Mount Airy was eighth on the list (with No. 1 being the worst spot).
Terri did a nice job talking with local leaders, pointing out how some of the statistics in the report were outdated and no longer relevant, at least as far as Mount Airy’s job market was concerned. Many of those local officials she talked to rightfully pointed out much that has changed in the city over the past few years.
All of which calls into question the veracity of the report.
In addition to the statistical issues many have with the report, I also find it doesn’t pass what I call the smell test. It just doens’t smell right. Or maybe it doesn’t look right.
I say that because I’m familiar with many of the other cities on the list, and I can tell you there’s a world of difference between Mount Airy and some of those places.

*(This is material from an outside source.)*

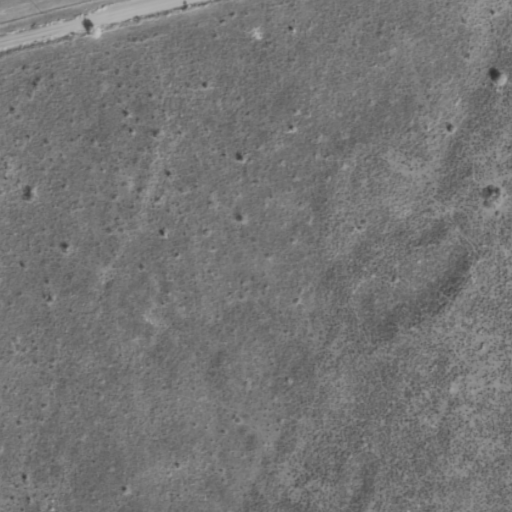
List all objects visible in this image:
road: (82, 20)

In the ones I’m familiar with, the downtown areas are virtually ghost towns, with closed and boarded-up buildings on Main Street, where the majority of the so-called shopping district is found. Unemployment in those cities runs higher than Mount Airy, city governments have no money — and in some cases no apparent desire — to spur significant changes, and the city simply looks and feels bleak, like there’s nothing going on and no hope.
Not so in Mount Airy.
First of all, we have an active economic development organization that has done a pretty nice job in recent years not only bringing new jobs to the area, but in helping existing business and industry expand, either providing new jobs or saving existing ones.
Second, the Mount Airy Board of Commissioners has worked hard and consistently over the years to bring about improvements to the city — whether it be with matching grants or helping with downtown development, continual work on the greenway and similar outlets to improve the quality of life, or lowering the city’s tax rate to make it more attractive to businesses and individual residents.
All the while the city has amassed enough money in its year-end general fund balance to fund additional projects or handle significant emergencies that might come up (and yes, some could argue the fund is too large, but that’s a discussion for another day).
Yes, Mount Airy has an employment rate of 5 percent, which is high enough to show we still haven’t overcome the loss of the textile industry, and many of the jobs that have come here in recent years are service-industry ones, which tend to pay less than the old manufacturing positions.
By comparison, let’s look at the jobless rate in some the other cities on that list: Roanoke Rapids is 7.8 percent, Henderson is 8.2 percent, Lumberton is 8 percent, and Laurinburg is a whopping 10 percent.
And I’d bet many of the economic development officials in those areas would be willing to do almost anything to have the thriving, expanding tourism industry we have here, or to have a downtown that’s filled with shoppers like Mount Airy is most days.
No, Mount Airy doesn’t necessarily offer the quantity of entertainment, cultural arts, or general “stuff” to do as areas such as Charlotte or Greensboro might.
But then again we don’t have the same level of crime, residents don’t lose 30 minutes to an hour each day sitting on clogged highways, and we continue to enjoy local school systems consistently ranked among the best in the state.
All in all, I’d say plenty of folks like life in Mount Airy, and while I join them in wishing we had more economic diversity and opportunity, the truth is Mount Airy continues to make slow but steady strides in that direction as well.